(Entries taken from a collection)
—————

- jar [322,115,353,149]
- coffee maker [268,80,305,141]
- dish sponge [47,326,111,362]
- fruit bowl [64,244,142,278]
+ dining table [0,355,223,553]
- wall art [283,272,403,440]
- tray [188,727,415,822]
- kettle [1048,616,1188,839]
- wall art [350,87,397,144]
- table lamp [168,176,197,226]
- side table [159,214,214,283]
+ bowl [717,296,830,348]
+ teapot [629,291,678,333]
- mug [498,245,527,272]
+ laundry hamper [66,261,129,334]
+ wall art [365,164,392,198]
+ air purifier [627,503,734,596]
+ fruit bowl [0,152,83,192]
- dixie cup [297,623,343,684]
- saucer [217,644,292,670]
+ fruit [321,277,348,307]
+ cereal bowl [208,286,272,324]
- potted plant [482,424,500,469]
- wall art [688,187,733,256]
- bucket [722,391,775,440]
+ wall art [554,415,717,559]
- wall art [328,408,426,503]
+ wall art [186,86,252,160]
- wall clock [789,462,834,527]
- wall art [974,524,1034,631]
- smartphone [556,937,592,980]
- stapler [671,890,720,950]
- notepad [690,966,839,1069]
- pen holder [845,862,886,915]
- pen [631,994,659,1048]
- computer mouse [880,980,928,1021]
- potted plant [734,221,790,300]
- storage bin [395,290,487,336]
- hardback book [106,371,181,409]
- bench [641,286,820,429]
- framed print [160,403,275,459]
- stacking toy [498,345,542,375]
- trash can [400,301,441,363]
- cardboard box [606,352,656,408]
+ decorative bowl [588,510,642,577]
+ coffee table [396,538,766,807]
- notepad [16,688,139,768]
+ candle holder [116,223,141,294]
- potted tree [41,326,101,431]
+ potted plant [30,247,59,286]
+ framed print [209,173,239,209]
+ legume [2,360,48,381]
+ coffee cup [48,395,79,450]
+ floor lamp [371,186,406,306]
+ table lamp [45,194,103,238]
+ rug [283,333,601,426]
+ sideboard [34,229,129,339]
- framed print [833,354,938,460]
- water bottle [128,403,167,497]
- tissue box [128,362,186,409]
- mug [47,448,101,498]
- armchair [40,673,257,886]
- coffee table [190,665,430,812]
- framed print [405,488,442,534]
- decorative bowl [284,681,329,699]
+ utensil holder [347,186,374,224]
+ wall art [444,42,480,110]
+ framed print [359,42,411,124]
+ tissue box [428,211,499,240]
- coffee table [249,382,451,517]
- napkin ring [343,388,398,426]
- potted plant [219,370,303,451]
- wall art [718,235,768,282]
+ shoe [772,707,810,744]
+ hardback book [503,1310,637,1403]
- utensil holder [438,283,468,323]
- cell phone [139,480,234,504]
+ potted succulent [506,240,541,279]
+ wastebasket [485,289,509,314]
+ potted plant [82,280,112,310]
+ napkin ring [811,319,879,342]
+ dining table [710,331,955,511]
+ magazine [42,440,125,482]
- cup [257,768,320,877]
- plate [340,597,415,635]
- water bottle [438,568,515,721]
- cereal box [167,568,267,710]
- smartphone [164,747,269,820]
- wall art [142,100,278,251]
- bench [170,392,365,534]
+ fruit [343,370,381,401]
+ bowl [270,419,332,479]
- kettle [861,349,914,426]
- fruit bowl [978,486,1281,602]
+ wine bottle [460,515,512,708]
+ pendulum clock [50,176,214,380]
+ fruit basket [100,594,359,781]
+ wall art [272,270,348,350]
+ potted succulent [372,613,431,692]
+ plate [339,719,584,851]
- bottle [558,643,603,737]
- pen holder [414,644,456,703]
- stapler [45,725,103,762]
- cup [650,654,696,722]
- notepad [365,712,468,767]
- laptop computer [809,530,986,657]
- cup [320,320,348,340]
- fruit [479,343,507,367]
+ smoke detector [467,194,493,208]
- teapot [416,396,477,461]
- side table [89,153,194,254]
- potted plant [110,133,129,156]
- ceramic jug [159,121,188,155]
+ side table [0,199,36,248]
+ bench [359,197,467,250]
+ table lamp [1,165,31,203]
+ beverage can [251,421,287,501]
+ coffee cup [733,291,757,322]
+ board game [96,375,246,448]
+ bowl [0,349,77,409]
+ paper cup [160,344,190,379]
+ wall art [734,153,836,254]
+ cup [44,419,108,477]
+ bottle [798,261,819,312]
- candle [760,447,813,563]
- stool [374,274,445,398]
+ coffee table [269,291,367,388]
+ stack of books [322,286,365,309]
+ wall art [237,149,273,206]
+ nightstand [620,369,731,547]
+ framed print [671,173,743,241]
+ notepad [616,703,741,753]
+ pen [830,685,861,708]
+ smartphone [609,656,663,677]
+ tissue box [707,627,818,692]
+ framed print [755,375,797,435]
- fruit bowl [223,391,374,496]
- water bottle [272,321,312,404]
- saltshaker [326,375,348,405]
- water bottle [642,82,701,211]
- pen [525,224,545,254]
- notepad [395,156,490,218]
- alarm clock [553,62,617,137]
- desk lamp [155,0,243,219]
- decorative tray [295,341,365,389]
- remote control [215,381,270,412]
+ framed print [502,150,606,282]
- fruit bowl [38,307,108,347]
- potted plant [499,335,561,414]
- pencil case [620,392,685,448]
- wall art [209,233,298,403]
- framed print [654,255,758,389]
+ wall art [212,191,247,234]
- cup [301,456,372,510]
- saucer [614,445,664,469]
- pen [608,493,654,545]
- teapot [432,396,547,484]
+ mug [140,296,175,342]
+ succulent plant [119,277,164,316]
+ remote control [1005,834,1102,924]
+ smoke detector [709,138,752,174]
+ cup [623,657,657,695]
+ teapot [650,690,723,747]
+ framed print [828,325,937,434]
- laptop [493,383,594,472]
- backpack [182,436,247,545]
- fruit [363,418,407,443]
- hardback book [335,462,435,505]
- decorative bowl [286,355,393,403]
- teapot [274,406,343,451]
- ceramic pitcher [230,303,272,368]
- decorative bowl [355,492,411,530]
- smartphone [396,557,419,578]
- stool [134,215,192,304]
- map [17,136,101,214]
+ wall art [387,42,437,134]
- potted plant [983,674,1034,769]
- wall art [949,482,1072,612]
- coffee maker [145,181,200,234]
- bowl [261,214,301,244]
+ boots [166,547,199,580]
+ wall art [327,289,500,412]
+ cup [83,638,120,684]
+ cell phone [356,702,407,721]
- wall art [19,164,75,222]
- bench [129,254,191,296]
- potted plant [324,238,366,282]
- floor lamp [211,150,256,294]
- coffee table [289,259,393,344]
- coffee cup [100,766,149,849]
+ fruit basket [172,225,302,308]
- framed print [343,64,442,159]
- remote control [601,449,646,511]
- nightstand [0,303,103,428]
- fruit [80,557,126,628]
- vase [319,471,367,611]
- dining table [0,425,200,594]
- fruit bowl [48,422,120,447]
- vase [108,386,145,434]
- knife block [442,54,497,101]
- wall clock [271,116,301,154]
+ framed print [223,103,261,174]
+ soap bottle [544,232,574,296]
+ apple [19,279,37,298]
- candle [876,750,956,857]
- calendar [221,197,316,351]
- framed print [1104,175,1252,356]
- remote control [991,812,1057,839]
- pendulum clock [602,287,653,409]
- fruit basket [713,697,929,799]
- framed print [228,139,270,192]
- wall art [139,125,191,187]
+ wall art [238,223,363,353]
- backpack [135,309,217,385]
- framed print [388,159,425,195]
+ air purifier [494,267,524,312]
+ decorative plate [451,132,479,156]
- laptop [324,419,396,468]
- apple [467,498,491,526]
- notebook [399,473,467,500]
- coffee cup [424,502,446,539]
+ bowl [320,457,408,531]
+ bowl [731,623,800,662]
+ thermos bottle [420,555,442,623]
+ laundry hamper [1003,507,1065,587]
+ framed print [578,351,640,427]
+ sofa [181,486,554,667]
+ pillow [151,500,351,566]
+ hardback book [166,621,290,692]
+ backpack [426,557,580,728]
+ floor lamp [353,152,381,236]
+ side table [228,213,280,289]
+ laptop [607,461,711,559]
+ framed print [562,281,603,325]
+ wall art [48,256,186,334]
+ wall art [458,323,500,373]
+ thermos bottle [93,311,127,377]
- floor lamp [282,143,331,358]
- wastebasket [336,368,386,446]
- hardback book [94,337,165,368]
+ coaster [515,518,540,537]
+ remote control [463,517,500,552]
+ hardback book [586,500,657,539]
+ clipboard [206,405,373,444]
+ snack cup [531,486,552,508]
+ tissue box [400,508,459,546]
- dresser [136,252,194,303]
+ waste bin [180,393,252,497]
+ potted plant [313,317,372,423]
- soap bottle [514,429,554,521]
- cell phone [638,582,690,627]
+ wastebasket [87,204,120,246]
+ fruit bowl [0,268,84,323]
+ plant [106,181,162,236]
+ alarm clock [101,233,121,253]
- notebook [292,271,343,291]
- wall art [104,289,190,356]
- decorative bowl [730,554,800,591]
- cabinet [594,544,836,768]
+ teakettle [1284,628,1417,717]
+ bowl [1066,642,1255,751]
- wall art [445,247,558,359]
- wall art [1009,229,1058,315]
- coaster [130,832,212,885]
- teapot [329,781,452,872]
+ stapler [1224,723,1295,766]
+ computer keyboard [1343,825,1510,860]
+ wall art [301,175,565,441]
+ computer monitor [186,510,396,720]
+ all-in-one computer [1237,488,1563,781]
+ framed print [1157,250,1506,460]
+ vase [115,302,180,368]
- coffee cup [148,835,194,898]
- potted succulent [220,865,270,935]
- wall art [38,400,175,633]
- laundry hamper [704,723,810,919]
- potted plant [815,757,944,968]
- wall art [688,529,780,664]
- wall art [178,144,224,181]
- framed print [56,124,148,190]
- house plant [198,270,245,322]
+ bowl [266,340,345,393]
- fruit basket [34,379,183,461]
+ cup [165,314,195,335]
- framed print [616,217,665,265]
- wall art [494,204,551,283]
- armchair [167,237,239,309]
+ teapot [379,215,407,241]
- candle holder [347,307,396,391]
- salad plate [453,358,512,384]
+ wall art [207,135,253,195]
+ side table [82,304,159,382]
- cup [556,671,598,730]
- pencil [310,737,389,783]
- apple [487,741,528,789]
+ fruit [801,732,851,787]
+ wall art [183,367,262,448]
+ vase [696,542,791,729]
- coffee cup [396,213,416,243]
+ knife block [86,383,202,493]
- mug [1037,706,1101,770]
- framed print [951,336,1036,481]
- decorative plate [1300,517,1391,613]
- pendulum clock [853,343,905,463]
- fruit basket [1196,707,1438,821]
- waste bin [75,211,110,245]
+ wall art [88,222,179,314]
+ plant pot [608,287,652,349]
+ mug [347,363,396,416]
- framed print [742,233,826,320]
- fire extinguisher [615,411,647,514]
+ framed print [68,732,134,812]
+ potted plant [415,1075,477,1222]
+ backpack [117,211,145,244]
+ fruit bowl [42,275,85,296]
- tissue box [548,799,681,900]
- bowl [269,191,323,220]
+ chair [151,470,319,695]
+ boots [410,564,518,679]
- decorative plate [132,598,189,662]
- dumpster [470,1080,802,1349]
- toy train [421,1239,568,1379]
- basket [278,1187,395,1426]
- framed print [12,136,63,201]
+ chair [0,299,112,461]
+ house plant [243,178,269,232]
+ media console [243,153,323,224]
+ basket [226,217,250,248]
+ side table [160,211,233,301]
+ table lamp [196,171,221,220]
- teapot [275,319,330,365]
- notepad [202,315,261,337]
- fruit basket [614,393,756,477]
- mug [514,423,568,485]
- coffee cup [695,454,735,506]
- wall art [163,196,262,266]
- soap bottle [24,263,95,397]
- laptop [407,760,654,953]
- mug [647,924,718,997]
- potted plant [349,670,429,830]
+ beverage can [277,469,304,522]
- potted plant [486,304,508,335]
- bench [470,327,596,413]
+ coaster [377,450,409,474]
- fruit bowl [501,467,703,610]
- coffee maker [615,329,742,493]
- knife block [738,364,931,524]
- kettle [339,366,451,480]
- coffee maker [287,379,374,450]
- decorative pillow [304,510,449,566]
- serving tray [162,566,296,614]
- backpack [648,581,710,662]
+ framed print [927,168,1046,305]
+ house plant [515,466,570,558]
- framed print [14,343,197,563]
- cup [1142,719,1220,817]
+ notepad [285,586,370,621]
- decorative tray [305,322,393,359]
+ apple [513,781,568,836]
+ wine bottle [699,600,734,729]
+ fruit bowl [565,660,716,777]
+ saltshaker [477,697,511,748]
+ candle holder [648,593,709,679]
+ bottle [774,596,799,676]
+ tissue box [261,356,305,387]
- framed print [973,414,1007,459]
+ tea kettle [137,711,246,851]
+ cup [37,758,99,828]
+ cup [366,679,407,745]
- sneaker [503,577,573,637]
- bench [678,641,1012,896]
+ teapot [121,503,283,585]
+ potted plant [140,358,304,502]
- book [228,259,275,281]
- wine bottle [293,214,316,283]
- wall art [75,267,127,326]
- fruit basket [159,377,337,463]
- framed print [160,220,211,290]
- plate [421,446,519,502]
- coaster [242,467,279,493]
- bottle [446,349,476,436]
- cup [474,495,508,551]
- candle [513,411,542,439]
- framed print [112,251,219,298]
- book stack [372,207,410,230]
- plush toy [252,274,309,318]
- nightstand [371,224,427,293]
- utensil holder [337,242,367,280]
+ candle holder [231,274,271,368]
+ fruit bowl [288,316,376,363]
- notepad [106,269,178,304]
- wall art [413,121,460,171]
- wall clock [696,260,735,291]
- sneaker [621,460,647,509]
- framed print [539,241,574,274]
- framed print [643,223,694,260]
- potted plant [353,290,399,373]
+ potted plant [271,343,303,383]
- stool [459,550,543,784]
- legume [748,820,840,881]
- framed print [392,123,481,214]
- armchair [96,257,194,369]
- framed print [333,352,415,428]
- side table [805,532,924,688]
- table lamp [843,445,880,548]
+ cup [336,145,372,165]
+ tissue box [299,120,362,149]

—————

=== PROBLEM TO SOLVE ===
Reproduce the entries exactly, but only from their first line to the line holding "- wall art [688,187,733,256]", with that last line kept.

=== TASK ANSWER ===
- jar [322,115,353,149]
- coffee maker [268,80,305,141]
- dish sponge [47,326,111,362]
- fruit bowl [64,244,142,278]
+ dining table [0,355,223,553]
- wall art [283,272,403,440]
- tray [188,727,415,822]
- kettle [1048,616,1188,839]
- wall art [350,87,397,144]
- table lamp [168,176,197,226]
- side table [159,214,214,283]
+ bowl [717,296,830,348]
+ teapot [629,291,678,333]
- mug [498,245,527,272]
+ laundry hamper [66,261,129,334]
+ wall art [365,164,392,198]
+ air purifier [627,503,734,596]
+ fruit bowl [0,152,83,192]
- dixie cup [297,623,343,684]
- saucer [217,644,292,670]
+ fruit [321,277,348,307]
+ cereal bowl [208,286,272,324]
- potted plant [482,424,500,469]
- wall art [688,187,733,256]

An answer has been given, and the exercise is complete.